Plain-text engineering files

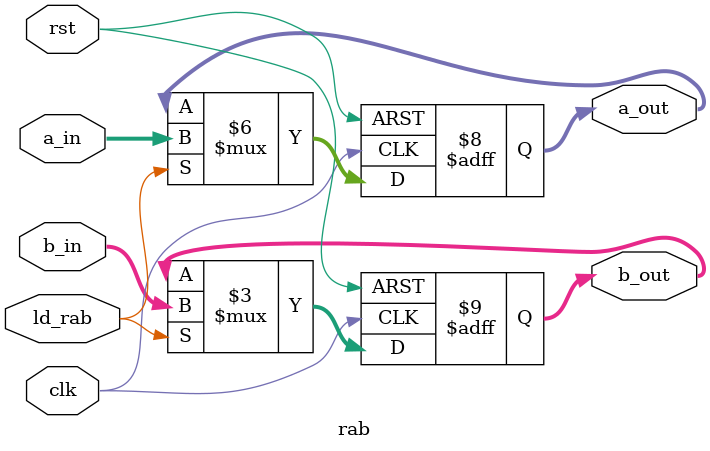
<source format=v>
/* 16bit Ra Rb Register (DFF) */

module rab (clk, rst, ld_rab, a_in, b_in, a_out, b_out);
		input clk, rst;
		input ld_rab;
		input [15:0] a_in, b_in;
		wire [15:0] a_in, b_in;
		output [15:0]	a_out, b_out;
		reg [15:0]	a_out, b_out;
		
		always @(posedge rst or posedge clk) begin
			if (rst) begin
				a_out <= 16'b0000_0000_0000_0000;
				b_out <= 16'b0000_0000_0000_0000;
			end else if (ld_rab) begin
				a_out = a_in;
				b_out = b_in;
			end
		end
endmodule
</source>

---

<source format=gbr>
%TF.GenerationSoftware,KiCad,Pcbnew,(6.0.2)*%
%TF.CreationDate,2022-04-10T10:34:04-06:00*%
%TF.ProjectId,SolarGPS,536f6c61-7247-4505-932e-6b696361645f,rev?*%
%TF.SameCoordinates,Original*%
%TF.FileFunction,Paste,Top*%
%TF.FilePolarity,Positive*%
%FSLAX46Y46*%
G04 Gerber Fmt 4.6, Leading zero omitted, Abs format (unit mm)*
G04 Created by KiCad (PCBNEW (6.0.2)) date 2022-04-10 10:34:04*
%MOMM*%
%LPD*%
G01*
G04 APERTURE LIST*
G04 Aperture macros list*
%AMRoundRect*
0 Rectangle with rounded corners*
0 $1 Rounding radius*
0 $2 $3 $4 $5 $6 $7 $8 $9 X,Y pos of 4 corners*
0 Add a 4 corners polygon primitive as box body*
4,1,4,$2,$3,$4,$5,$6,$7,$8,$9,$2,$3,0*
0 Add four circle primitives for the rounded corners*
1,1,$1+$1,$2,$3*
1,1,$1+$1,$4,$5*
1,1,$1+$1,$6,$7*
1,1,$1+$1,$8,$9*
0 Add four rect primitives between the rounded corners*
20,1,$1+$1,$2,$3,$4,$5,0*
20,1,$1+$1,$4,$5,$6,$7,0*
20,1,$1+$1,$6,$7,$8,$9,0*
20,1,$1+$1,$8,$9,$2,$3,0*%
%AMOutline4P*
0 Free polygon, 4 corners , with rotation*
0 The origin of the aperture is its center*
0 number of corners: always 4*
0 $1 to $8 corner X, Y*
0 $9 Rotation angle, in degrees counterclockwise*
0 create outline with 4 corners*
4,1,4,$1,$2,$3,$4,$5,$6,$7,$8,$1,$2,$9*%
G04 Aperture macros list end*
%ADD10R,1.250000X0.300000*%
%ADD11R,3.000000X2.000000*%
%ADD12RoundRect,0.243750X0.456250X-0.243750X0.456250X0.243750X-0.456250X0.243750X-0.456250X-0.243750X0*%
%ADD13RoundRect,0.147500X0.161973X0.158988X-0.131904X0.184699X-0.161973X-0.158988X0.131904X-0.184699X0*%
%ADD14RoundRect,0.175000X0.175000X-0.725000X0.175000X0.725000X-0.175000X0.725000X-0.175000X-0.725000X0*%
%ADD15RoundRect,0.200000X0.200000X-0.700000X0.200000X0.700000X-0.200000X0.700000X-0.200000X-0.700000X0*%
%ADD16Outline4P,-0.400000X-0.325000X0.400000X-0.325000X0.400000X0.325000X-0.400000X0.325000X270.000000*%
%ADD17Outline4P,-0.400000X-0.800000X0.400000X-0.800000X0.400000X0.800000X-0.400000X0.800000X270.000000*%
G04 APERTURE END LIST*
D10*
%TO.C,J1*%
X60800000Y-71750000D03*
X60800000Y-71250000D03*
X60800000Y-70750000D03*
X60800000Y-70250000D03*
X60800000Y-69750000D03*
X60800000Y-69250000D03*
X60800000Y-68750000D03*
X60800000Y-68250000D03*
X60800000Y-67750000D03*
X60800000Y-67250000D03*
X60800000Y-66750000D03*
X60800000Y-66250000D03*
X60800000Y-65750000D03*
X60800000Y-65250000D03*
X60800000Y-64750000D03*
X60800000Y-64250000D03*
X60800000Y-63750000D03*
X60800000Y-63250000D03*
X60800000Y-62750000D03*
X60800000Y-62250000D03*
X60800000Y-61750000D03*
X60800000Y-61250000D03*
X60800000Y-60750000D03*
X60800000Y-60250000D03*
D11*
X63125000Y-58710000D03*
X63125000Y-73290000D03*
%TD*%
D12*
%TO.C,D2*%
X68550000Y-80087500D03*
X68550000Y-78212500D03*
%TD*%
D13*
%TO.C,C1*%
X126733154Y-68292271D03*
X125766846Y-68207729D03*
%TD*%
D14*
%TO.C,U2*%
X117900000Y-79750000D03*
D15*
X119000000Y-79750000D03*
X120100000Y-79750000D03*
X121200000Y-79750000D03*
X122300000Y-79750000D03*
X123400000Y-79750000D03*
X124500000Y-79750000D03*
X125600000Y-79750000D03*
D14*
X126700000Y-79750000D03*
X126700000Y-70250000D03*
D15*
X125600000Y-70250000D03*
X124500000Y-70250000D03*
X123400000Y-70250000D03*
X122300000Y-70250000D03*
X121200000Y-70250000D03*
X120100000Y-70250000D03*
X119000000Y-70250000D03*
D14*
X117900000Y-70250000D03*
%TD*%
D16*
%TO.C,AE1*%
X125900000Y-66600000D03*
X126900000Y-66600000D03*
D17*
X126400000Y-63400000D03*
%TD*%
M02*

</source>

About this exercise:
When a line above contains the string "primitives", copy that line.

Response to the exercise:
0 Add four circle primitives for the rounded corners*
0 Add four rect primitives between the rounded corners*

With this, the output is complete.